▸ **Data to examine**:
+===+
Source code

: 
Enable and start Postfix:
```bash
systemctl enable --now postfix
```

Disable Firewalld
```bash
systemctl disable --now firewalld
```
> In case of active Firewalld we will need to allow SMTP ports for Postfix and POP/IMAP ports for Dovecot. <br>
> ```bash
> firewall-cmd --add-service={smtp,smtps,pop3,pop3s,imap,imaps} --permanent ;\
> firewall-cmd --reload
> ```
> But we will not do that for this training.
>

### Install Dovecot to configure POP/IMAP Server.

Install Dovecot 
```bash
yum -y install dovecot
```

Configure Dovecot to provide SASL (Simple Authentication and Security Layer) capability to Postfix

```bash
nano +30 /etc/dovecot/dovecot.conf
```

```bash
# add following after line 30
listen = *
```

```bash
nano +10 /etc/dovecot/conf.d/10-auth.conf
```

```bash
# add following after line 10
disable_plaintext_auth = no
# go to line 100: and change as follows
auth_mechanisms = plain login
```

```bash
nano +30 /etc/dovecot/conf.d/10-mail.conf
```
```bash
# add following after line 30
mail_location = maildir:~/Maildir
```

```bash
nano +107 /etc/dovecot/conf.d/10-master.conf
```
+===+
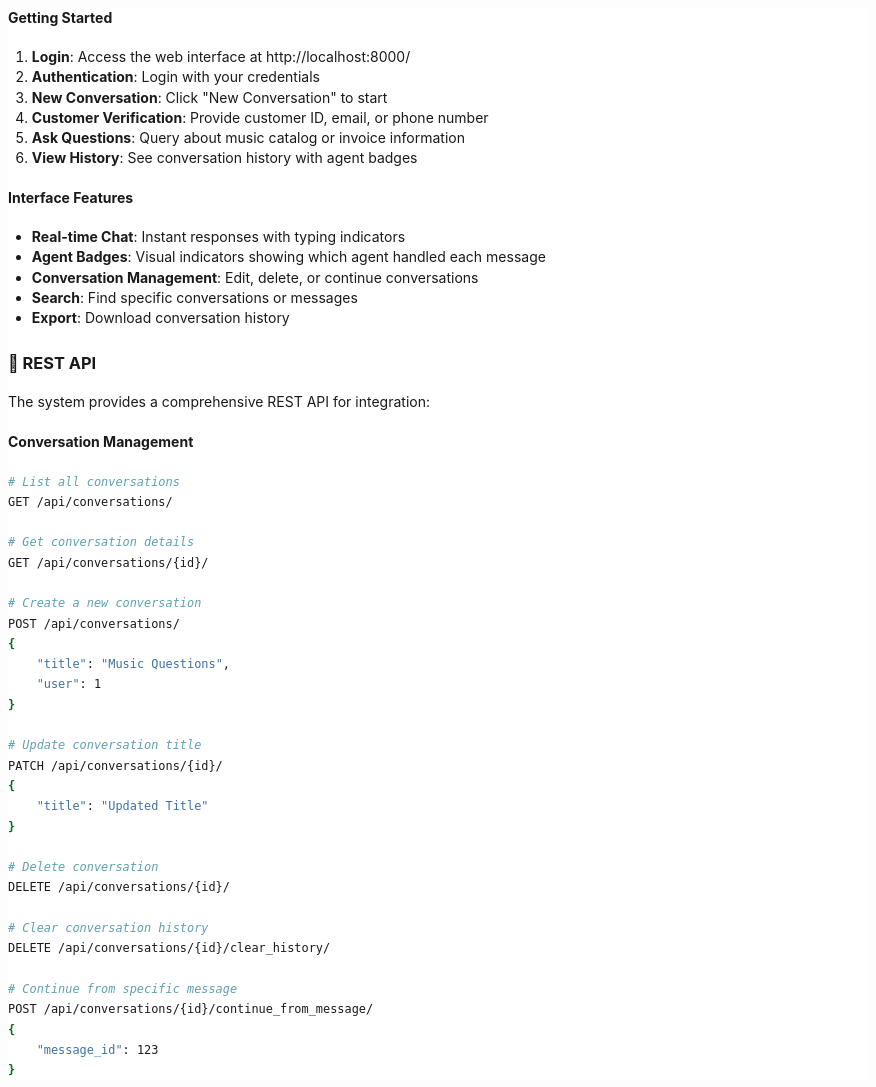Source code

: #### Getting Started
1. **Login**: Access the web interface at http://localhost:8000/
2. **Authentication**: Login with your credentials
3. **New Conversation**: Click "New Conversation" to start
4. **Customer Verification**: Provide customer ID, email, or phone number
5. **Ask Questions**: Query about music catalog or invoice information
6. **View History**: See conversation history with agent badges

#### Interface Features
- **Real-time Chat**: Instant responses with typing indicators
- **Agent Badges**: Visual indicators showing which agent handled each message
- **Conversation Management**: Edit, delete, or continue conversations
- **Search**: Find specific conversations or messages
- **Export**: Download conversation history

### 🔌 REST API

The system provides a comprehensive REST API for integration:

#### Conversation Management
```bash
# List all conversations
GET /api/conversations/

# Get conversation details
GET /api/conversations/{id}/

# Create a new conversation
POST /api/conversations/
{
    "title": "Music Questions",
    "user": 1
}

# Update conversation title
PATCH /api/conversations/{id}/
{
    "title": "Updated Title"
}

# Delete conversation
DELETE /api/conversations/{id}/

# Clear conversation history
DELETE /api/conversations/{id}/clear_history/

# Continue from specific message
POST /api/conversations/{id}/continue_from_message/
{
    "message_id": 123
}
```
+===+
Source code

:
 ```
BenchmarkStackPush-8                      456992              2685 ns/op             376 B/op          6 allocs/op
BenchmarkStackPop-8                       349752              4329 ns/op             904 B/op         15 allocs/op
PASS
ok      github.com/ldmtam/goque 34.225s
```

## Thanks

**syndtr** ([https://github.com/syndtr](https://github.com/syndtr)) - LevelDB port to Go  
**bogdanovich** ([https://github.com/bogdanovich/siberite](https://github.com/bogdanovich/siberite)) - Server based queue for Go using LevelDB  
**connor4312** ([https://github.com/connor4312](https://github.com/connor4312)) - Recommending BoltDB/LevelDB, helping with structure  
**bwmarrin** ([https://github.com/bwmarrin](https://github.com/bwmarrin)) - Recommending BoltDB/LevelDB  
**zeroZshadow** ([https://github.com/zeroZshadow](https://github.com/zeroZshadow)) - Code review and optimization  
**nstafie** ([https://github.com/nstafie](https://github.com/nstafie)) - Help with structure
+===+
▸ **Directions for this task**: Find the word "Authentication" in the records, and report each line that has it.

▸ **Output below**:
Configure Dovecot to provide SASL (Simple Authentication and Security Layer) capability to Postfix
2. **Authentication**: Login with your credentials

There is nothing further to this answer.